Nato a Cesena nel 1785, Nicola Petrini Zamboni ricevette le prime lezioni di violino dal padre già a quattro anni e mezzo. Studiò con Lodovico Pizzi e Domenico Giorgis, perfezionandosi fino a diventare primo violino e direttore in vari teatri italiani. Dal 1817 al 1837 ricoprì l’incarico di primo violino e direttore al Teatro della Pergola di Firenze, distinguendosi come punto di riferimento della vita musicale cittadina. Fece parte anche del celebre Quintetto Rolla.

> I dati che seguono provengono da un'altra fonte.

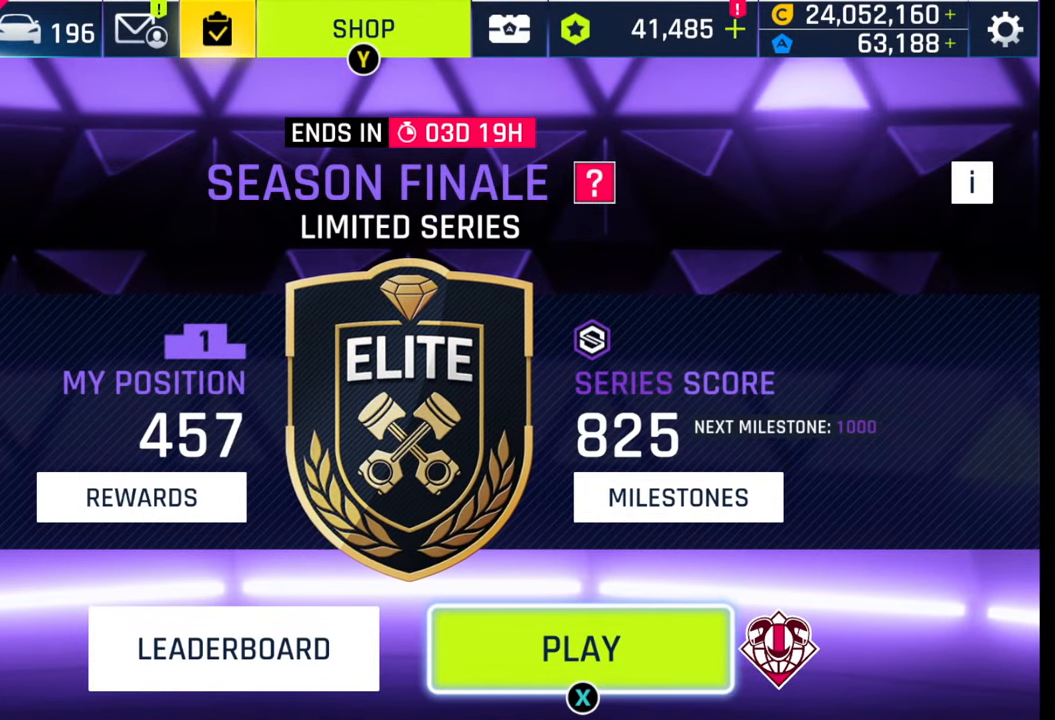
{"buttons": [], "left_stick": "center", "right_stick": "center", "events": []}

Nel 1833 Gioachino Rossini lo chiamò a Parigi per dirigere al Théâtre des Italiens, segno della sua reputazione internazionale. Tra il 1831 e il 1839 raccolse memorie che descrivono con vivacità la vita musicale del tempo, soffermandosi su abitudini, trasformazioni orchestrali e personaggi di primo piano. Nel 1844 pubblicò sul periodico «L’Utile Dulci» il saggio De violinisti più celebri d’Italia, in cui tracciò un ampio panorama dei violinisti della sua epoca.

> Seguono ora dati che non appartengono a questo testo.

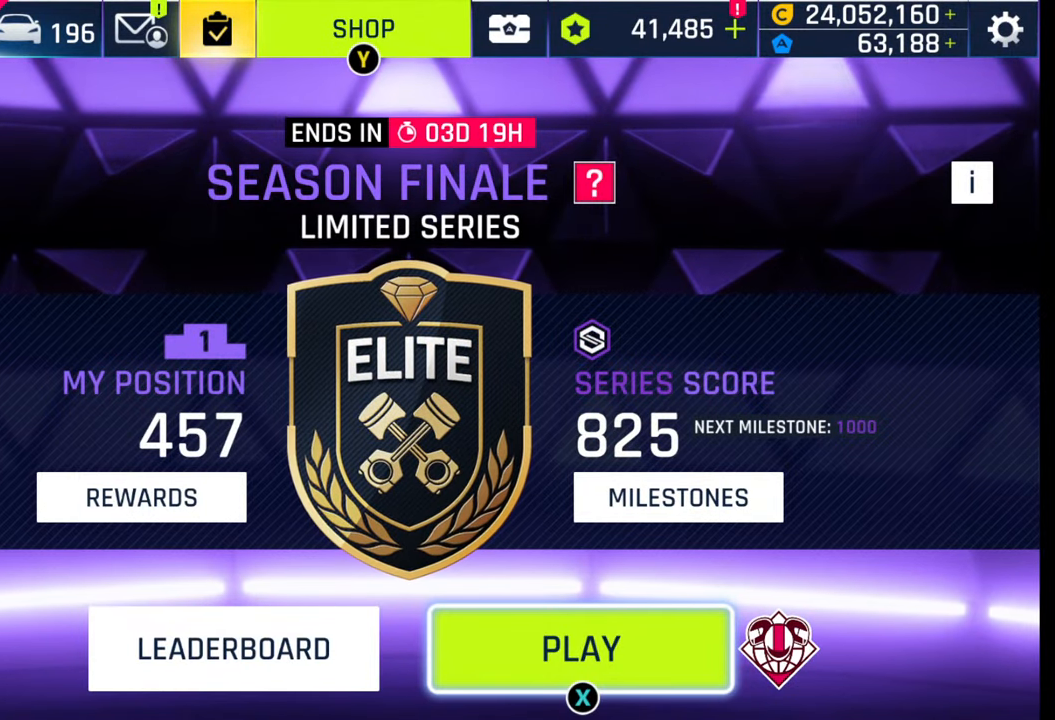
{"buttons": [], "left_stick": "center", "right_stick": "center", "events": []}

Morì ad Altopascio nel 1849, lasciando opere musicali e scritti che oggi rappresentano una fonte preziosa per lo studio dell’Ottocento musicale italiano.
Aneddoto
L’elogio di Paganini
In una lettera del 1844 Petrini Zamboni scrisse con entusiasmo di Paganini, lodandone la precisione assoluta e la generosità filantropica, che lo avevano reso amato ovunque.Le opere
La produzione di Petrini Zamboni comprende concerti per violino, un concerto per violino e violoncello, sinfonie e un vasto repertorio cameristico che include terzetti, quartetti e quintetti con vari organici, anche con fiati. Compose inoltre duetti per clarinetti e per violini, sonate per flauto e pianoforte e altri brani di carattere brillante, tra cui una piccola fantasia per fagotto e orchestra. Si cimentò anche con un melodramma, La Pia de’ Tolomei, rimasto incompiuto. Parallelamente lasciò scritti importanti, tra cui le Memorie e il saggio dedicato ai violinisti italiani, che documentano dall’interno la vita musicale del primo Ottocento.
Briciole di storia
Guai a chi me la tocca
Dopo essersi incoronato Imperatore dei Francesi, Napoleone decise di trasformare la Repubblica Italiana in un regno, cingendone personalmente la corona. Il 26 maggio 1805, in un Duomo di Milano sfarzosamente addobbato, si svolse la solenne incoronazione. Napoleone, ponendosi sul capo la Corona Ferrea, l'antichissima corona dei Re Longobardi, pronunciò la celebre, minacciosa frase: "Dio me l'ha data, guai a chi la tocca". L'evento sancì la nascita del Regno d'Italia, uno stato che comprendeva gran parte del nord e del centro della penisola, di cui Napoleone fu Re e il suo figliastro, Eugenio di Beauharnais, Viceré.